§ Source passage
Skip to content

wiameadnane/arabic-handwriting-ocr

Repository files navigation

Arabic OCR (كلمتي) - Arabic Handwritten Text Recognition

A deep learning-based system for recognizing handwritten Arabic text using Convolutional Neural Networks (CNN), Bidirectional LSTM, attention mechanisms, and CTC loss. This project provides both a trained model and a user-friendly PyQt6 interface for real-time Arabic handwriting recognition.

Project Overview

This project was developed as part of the Deep Learning course at École d'Ingénierie Digitale et d'Intelligence Artificielle (EIDIA), Euro Mediterranean University of Fez. The system achieves 96.32% character accuracy and 79.98% word accuracy on the IFN/ENIT dataset.

Key Features

  • Arabic handwritten text recognition
  • Real-time inference with GUI application
  • Multiple decoding methods (Greedy and Beam Search)

§ Data rows
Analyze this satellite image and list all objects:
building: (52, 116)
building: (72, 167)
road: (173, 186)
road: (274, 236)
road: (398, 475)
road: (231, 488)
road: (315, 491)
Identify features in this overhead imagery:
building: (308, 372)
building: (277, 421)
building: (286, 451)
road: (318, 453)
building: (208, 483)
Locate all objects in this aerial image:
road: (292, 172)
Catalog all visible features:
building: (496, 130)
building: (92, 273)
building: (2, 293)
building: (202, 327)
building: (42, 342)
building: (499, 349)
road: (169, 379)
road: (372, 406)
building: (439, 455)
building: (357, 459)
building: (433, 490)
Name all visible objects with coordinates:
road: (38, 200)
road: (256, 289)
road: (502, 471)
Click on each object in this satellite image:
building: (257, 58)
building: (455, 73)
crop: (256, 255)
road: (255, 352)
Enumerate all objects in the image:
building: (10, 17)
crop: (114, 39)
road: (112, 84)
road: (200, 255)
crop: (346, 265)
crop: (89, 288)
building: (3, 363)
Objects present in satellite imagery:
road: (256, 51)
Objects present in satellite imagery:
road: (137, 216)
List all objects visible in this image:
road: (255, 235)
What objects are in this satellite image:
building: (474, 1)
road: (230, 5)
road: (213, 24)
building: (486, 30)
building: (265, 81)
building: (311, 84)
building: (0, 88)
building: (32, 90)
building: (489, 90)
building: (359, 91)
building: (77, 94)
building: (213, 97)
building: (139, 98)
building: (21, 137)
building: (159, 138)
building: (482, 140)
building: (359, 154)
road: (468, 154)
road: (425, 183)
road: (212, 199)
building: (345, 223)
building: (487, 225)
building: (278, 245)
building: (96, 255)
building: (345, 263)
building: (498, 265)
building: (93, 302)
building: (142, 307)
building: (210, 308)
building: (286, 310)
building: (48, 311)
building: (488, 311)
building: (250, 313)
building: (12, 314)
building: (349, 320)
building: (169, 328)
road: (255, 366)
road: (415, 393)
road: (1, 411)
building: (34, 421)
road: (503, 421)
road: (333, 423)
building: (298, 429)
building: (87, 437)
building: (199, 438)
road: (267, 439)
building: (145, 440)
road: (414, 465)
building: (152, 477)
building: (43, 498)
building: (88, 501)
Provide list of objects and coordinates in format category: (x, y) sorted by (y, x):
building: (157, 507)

§ Set problem A
According to the Arabic handwriting OCR page, what word accuracy does the system reach on the IFN/ENIT dataset?
§ Set problem B
Carry the Arabic handwriting OCR page on from its last line.

§ Written response A
79.98%

§ Written response B
  • Pre-trained model ready for deployment
  • Comprehensive preprocessing pipeline

Platform

Main Interface

Main Screen
The main interface showing the welcome screen with Arabic text and upload functionality

Recognition Results

Test Example 1
Example of Arabic handwritten text recognition - Test case 1
Test Example 2
Example of Arabic handwritten text recognition - Test case 2
Test Example 3
Example of Arabic handwritten text recognition - Test case 3
## Architecture

The model combines several state-of-the-art techniques:

  1. Feature Extraction: Pre-trained ResNet50 (ImageNet) for visual feature extraction
  2. Sequential Processing: Bidirectional LSTM layers for temporal dependencies
  3. Attention Mechanism: Self-attention for enhanced context modeling
  4. Output Alignment: CTC loss for sequence alignment without explicit character-level annotation

Model Pipeline

Input Image (100x300) → ResNet50 → BiLSTM → Attention → CTC → Arabic Text

Dataset

IFN/ENIT Database: A specialized dataset for Arabic handwritten text recognition

  • Size: 26,000+ handwritten words from 411 different authors
  • Content: Tunisian city names in Arabic
  • Splits:
    • Training: Sets A, B, C (23,301 images after augmentation)
    • Validation: Subset of training data (1,044 images)
    • Testing: Set D
  • Augmentation: Applied geometric transformations, brightness/contrast adjustments, and noise addition

Getting Started

Prerequisites

Option 1: Using pip (Recommended)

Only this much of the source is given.